Hits and Misses in Vienna…
More like, “Couldn’t find the target.”
By Roy Gregory

What to make of the first Vienna show? The inescapable conclusion is that the sonic and musical results were circumscribed by the acoustic and logistical (and reporting) challenges of the new venue. There’s no doubting that the ACV is an impressive space: the question should be, is it the right space? Why do I say “should be”? Because the question is rendered irrelevant by the three-year contract that the High-End Society has signed with the Vienna venue. This is the space we have. Instead, the question becomes, what can we do with it?

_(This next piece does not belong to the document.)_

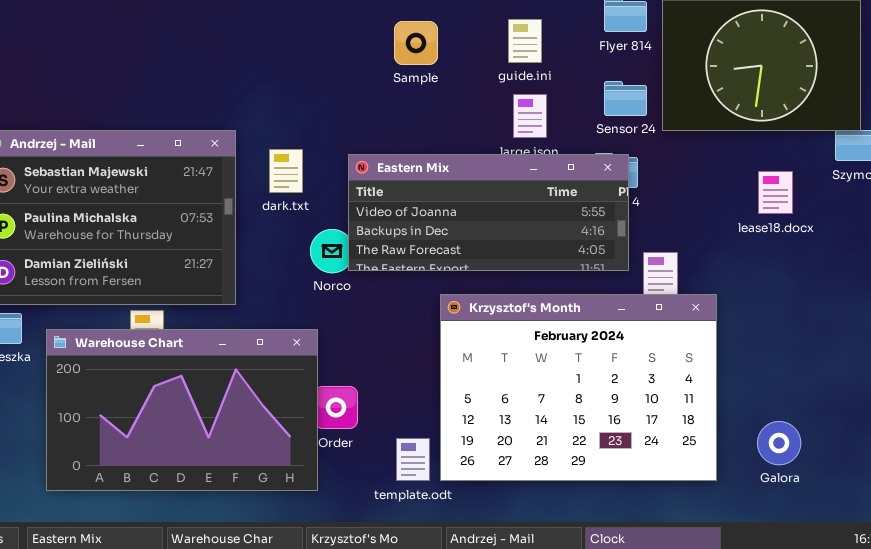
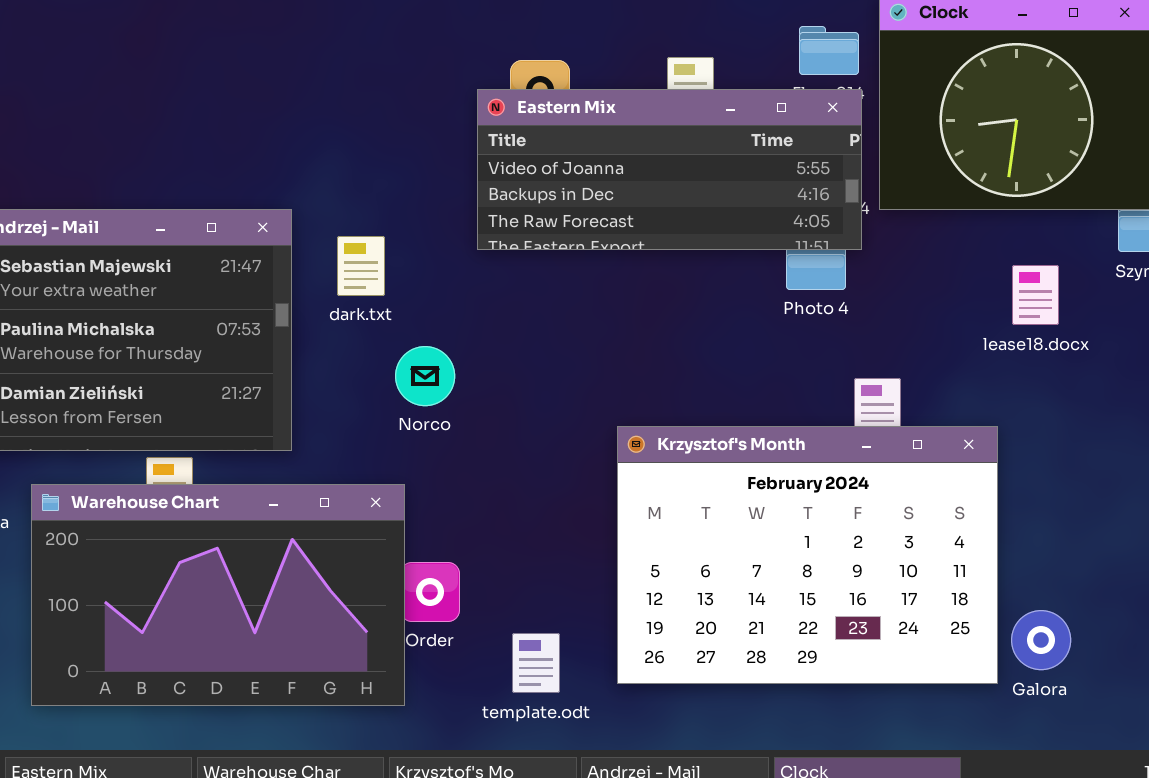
Eastern Mix: [348,154,629,271] -> [477,89,862,250], moved
Krzysztof's Month: [440,294,717,481] -> [617,426,998,684], moved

I have been astonished by the number of show reporters claiming that the acoustics and rooms in Vienna are better than those in Munich. Try asking someone who has set up in both and I’m pretty sure they’re going to tell you that the problems are different – but just as big. You can argue that Vienna offers more of a blank canvass, inviting the widespread application of acoustic treatment, in turn allowing greater freedom when it comes to room tuning, but – and it’s a HUGE but – too many of the problems in Vienna are structural and thus insoluble: Acoustic breakthrough was crippling loud in rooms with floating parti walls; the ceiling voids were acoustically problematic; the disposition of services and power a significant set-up issue; the AC is astonishingly loud and zonally rather than controlled individually by each space which, combined with the asymmetric disposition of large area windows, caused a whole host of issues. Vienna fanboys (and girls) will point to the parti walls in Munich, but not all parti walls are created equal and, while noise bleeding through from next door was a problem at the MOC, it was a minor irritation compared to the scale oof the issue in Vienna.
Bottom line? There were some rooms that offered significantly more potential than others: and some (too many) that were simply not fit for purpose, at least as far as installing an audio system goes. Under the circumstances, berating any company for failing to deliver representative (or even enjoyable) results seems akin to clubbing baby seals. There were those individual systems that managed to rise above the prevailing mediocrity, but it’s notable that several of them were in the prefabricated sound cabins rather than the ‘more desirable’, larger ACV rooms. It’s also worth noting that, in many cases it was the less ambitious systems that prospered, while the huge, seven-figure plus set-ups were almost universally awful. Huge horn speakers in huge, untreated spaces sound more like PAs than high-end audio systems, while ‘loud’ is no substitute for ‘good’ and can’t disguise the lack of musical and spatial coherence or proportions that result. Serial failures from Munich invariably failed in Vienna too. Most of them need no help from the venue and there’s little to be gained by pillorying the offenders. The majority of them neither know who they are, nor agree with the judgement, while more than a few of audio’s ‘sacred cows’ were shown in a less than flattering light. This year they get a pass, courtesy of the unpredictable conditions (even if some of the results proved to be all too predictable).